Il fatto che alle elezioni europee di quest’anno abbia votato solo un/una italiano/a su due non può non essere interpretato come una drammatica involuzione sul piano della civiltà.

Prima di accettare la teorizzazione del disimpegno dei cittadini e il dilagare della ‘anti-politica’ dovremmo però tenere conto della crescente presenza nel nostro tessuto sociale di comitati e associazioni con obiettivi innegabilmente ‘politici’: la difesa dell’ambiente, l’equità sociale, la solidarietà, la pace, la lotta alla criminalità organizzata; inoltre della larga partecipazione registrata da alcune consultazioni referendarie: quella che nel 2006 bocciò il tentativo berlusconiano di stravolgere la Costituzione e quella più recente contro la privatizzazione dell’acqua, per esempio.

Non è dunque la ‘disaffezione’ per la politica all’origine dell’astensionismo dilagante, quanto piuttosto la sfiducia derivante dal tradimento sistematico della volontà popolare da parte della ‘casta’ politica, che a quei referendum non ha dato seguito e che attualmente ha originato un governo di fatto (PD+NCD+PdL, ecc…) che contraddice esplicitamente i programmi elettorali su cui i principali partiti sono stati votati nel 2013.

In un periodo storico che mette i governi di fronte a emergenze drammatiche come il dilagare della violenza e delle guerre, la distruzione dell’ambiente, l’esaurimento delle risorse alimentari ed energetiche, la massima partecipazione popolare alla definizione di politiche adeguate, che inevitabilmente comporteranno una modifica sensibile dei nostri modelli di consumo, appare essenziale per evitare il ritorno a modelli pesantemente autoritari e oligarchici.
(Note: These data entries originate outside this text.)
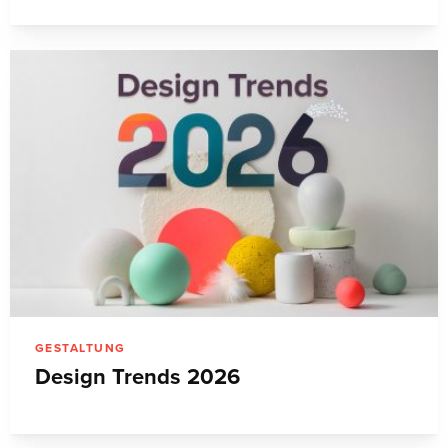
GESTALTUNG
Design Trends 2026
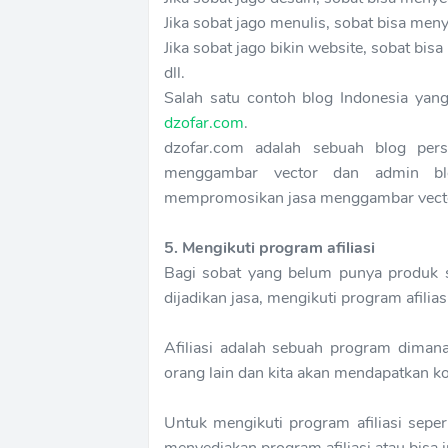
Jika sobat jago menulis, sobat bisa meny
Jika sobat jago bikin website, sobat bi
dll.
Salah satu contoh blog Indonesia yan
dzofar.com
.
dzofar.com adalah sebuah blog perso
menggambar vector dan admin blo
mempromosikan jasa menggambar vecto
5. Mengikuti program afiliasi
Bagi sobat yang belum punya produk se
dijadikan jasa, mengikuti program afiliasi 
Afiliasi adalah sebuah program dima
orang lain dan kita akan mendapatkan kom
Untuk mengikuti program afiliasi seper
Comprimere se non cancellare mediante meccanismi distorsivi il potere dei cittadini di eleggere rappresentanti cui delegare le scelte va in senso esattamente contrario

 Per questo, e non solo per una difesa delle province come struttura amministrativa, sono ampiamente giustificati i numerosi ricorsi contro la Delrio che sono già stati presentati sia presso la Magistratura ordinaria e amministrativa, che presso la Corte Costituzionale, per ottenere la dichiarazione di incostituzionalità della norma per violazione degli articoli 1, 3, 5, 48, 97, 114, 118, 119, 120 e 138 della Costituzione.

Sarebbe anzi opportuno che analoghi ricorsi venissero promossi in molte province dai cittadini privati del diritto all’elettorato attivo e passivo, come dimostrazione di netto rifiuto della logica e dei reali obiettivi che fanno di questo provvedimento una tessera di un pericoloso mosaico che gran parte della pubblica opinione sembra ignorare.